John is an employment Partner at Spencer West as well as being Visiting Professor of Law at Leeds University Business School and serving on the editorial board of ELA Briefing, the journal of the Employment Lawyers Association. He was previously Head of Employment at Pinsent Masons.
John is one of the UK's leading employment lawyers with a national and international reputation.

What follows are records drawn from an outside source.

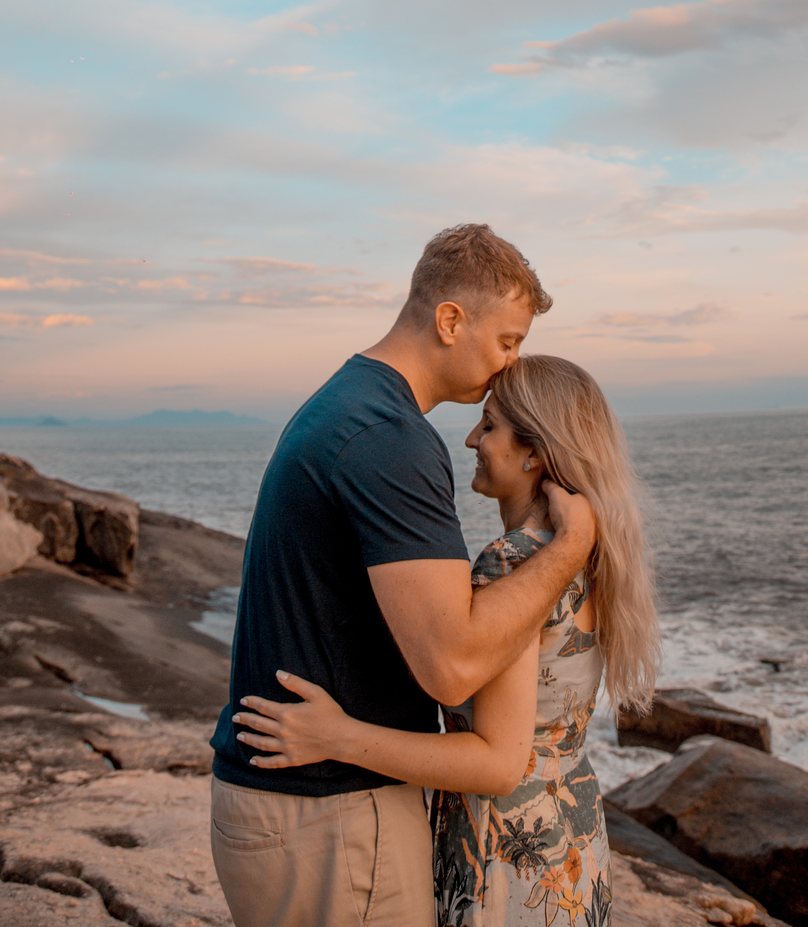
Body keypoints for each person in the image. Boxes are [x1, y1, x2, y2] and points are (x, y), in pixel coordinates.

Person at [210, 226, 598, 927]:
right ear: (450, 320)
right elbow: (452, 666)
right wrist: (571, 548)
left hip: (304, 804)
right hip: (328, 812)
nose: (511, 363)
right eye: (507, 340)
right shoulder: (388, 436)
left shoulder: (349, 404)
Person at [234, 354, 662, 927]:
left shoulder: (513, 568)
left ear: (534, 452)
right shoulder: (588, 559)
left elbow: (494, 765)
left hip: (508, 856)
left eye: (488, 426)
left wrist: (336, 737)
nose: (469, 440)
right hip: (574, 844)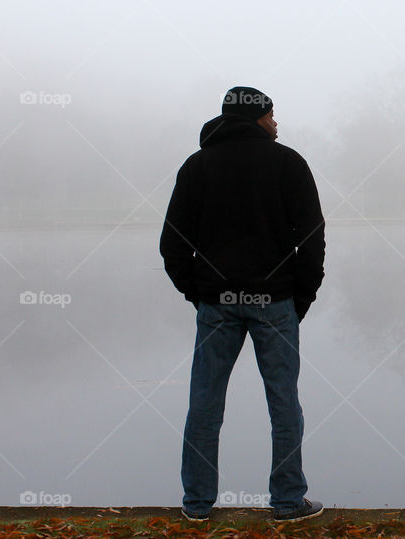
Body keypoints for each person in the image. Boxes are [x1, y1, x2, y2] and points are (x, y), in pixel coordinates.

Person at [159, 86, 326, 523]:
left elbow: (173, 244)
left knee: (204, 404)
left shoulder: (197, 166)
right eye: (272, 115)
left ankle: (196, 506)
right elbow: (311, 240)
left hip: (217, 302)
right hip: (275, 301)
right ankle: (288, 503)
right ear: (256, 117)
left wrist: (199, 292)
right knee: (284, 403)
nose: (276, 122)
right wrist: (300, 298)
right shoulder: (289, 163)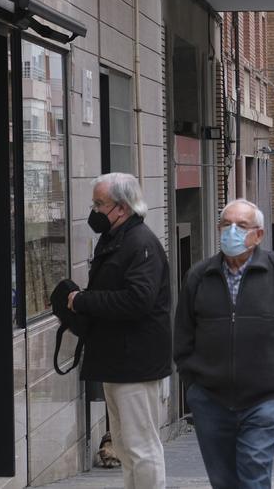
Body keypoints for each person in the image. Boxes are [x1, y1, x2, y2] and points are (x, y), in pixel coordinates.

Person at [174, 199, 274, 488]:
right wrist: (193, 385)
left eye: (241, 226)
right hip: (211, 399)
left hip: (266, 397)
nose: (232, 232)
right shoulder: (199, 276)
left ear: (260, 234)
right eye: (226, 225)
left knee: (253, 474)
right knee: (224, 480)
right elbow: (183, 333)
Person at [66, 173, 172, 488]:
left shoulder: (140, 244)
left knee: (140, 445)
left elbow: (137, 300)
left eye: (100, 204)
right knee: (126, 446)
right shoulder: (118, 239)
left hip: (134, 361)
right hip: (119, 359)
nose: (94, 211)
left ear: (122, 208)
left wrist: (84, 301)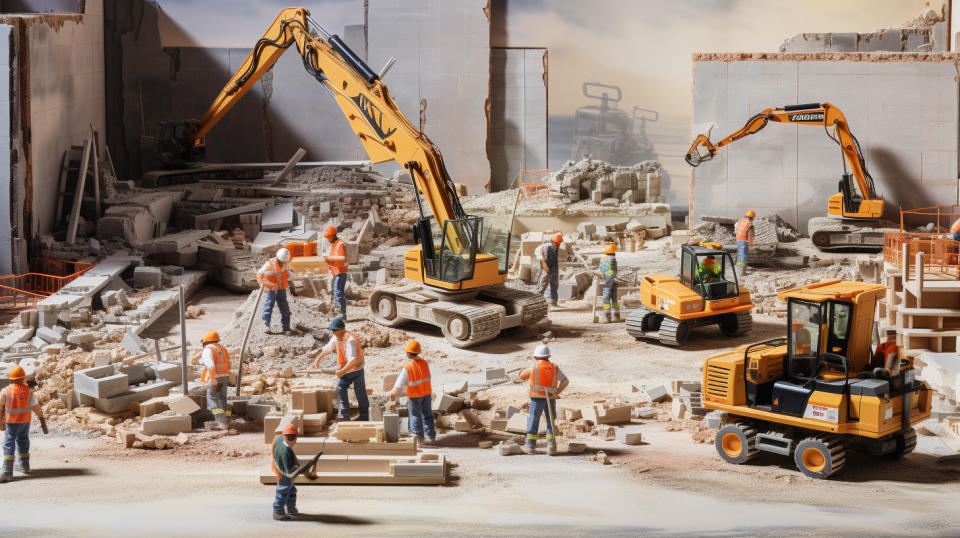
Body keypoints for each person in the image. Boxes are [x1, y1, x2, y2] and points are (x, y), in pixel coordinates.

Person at [313, 318, 368, 421]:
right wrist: (318, 358)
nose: (333, 332)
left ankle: (356, 415)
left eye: (334, 330)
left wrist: (342, 371)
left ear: (341, 329)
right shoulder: (336, 337)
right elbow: (328, 348)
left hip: (356, 369)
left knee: (350, 389)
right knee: (346, 389)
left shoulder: (350, 340)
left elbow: (353, 360)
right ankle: (348, 414)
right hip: (347, 369)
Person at [517, 344, 568, 456]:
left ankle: (530, 446)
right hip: (550, 398)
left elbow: (521, 377)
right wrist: (557, 392)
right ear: (548, 356)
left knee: (534, 419)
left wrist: (521, 370)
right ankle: (551, 447)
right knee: (550, 420)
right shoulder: (554, 367)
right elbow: (565, 381)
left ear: (536, 356)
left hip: (537, 398)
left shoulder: (534, 367)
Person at [1, 366, 46, 483]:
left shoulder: (5, 391)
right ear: (23, 379)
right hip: (25, 423)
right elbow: (36, 407)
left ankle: (7, 472)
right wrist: (41, 418)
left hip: (12, 422)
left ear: (11, 379)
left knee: (8, 444)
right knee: (23, 441)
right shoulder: (28, 392)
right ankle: (25, 466)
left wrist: (0, 421)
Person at [389, 340, 436, 445]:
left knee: (415, 416)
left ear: (409, 353)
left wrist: (391, 398)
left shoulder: (407, 368)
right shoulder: (424, 363)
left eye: (407, 352)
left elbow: (397, 388)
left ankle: (419, 439)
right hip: (427, 393)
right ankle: (431, 436)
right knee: (427, 415)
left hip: (414, 396)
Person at [257, 247, 293, 335]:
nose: (286, 262)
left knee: (284, 307)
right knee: (268, 306)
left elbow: (284, 273)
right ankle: (266, 325)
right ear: (280, 259)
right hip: (270, 288)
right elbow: (259, 274)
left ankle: (286, 327)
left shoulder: (284, 263)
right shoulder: (269, 264)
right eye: (285, 261)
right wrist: (264, 285)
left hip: (281, 288)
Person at [200, 331, 231, 428]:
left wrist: (212, 378)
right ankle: (227, 420)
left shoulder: (208, 349)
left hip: (215, 377)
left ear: (205, 342)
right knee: (222, 398)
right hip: (224, 376)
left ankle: (221, 422)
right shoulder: (221, 348)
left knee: (212, 399)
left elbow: (211, 365)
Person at [271, 423, 301, 521]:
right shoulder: (286, 452)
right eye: (289, 438)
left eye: (292, 437)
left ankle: (291, 508)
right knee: (283, 490)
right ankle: (278, 511)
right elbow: (290, 471)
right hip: (284, 473)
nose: (291, 440)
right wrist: (300, 469)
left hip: (280, 465)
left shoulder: (279, 439)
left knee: (291, 490)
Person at [323, 225, 348, 320]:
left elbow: (342, 259)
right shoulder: (334, 244)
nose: (327, 238)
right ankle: (337, 314)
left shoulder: (339, 244)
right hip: (335, 272)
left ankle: (341, 316)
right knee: (336, 293)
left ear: (333, 235)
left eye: (328, 236)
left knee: (338, 293)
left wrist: (328, 259)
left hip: (340, 273)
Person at [535, 233, 563, 307]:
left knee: (554, 285)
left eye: (559, 244)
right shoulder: (545, 246)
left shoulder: (557, 246)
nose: (558, 245)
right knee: (542, 285)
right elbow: (537, 252)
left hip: (554, 268)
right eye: (557, 243)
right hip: (546, 268)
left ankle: (554, 303)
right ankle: (537, 302)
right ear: (553, 241)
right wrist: (542, 261)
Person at [595, 243, 620, 323]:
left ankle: (607, 317)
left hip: (606, 279)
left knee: (606, 298)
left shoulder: (603, 259)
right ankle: (616, 316)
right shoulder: (613, 258)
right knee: (615, 299)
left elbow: (602, 270)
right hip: (612, 279)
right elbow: (614, 270)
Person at [735, 210, 755, 275]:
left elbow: (736, 228)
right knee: (743, 256)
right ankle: (742, 272)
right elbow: (750, 235)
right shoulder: (750, 224)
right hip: (744, 241)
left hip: (738, 239)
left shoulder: (740, 221)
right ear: (752, 218)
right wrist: (751, 243)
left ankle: (739, 269)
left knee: (740, 255)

He is the country's leading expert on TUPE and is involved in a wide range of TUPE related matters, including service provision change, mergers and acquisitions, and public sector and third sector transfers.
He has been variously described as “the King of TUPE” and the “TUPE guru”. He is an expert in redundancies and restructuring and also provides advice to senior executives on termination of employment.
He is also:
- the author of Business Transfers and Employee Rights, the leading work on TUPE. First published in 1987, it is a loose-leaf encyclopedia, known affectionately as the “purple book”, and is subscribed to by all major law libraries and law firms and by the Bar
- the author of Redundancy: The Law and Practice, the leading work on redundancy law
- an editor of Harvey on Industrial Relations and Employment Law, commonly known as the practitioner’s “bible” and regularly cited in Court.
A senior executive was placed on garden leave. Were the circumstances such that a TUPE transfer enabled him to object to it and terminate his garden leave?
No, held the High Court in ICAP Management Services Ltd v Berry.
Mr Berry worked for ICAP Management Services Ltd, which was a service company for the ICAP Global Banking Business. He gave notice to leave in order to join a competitor, BGB Services (Holdings) Limited. ICAP put him on garden leave.
During the garden leave, ICAP was the subject of a share sale acquisition by Tullett Prebon plc. Mr Berry notified ICAP that he considered there was a TUPE transfer and purported to object to it under Reg 4(7) of TUPE. That would, by virtue of Reg 4(8), have terminated his contract (and his garden leave) forthwith, releasing him to take up his new employment earlier than would otherwise have been the case. ICAP sued to enforce the garden leave.
The High Court rejected Mr Berry's arguments. TUPE requires a change of employer. A share sale does not involve a change of employer. This was not the kind of exceptional case envisaged in Millam v Print Factory (London) 1991 Ltd [2007] EWCA Civ 322 where, after a share sale, there had been a de facto TUPE transfer because of the supreme control exercised by the new owner. Here it was business as usual. The operating and service companies carried on in the same way as before the share sale. There was, therefore, no TUPE transfer, and nothing to object to. ICAP succeeded in its application for an injunction to enforce the garden leave.
For TUPE aficionados there is (at paras 24-102) an excellent discussion of some key legal issues in the law on transfer of undertakings, including “the concept of the employer”, the legal requirement of change of employer, and the indicia of a TUPE transfer.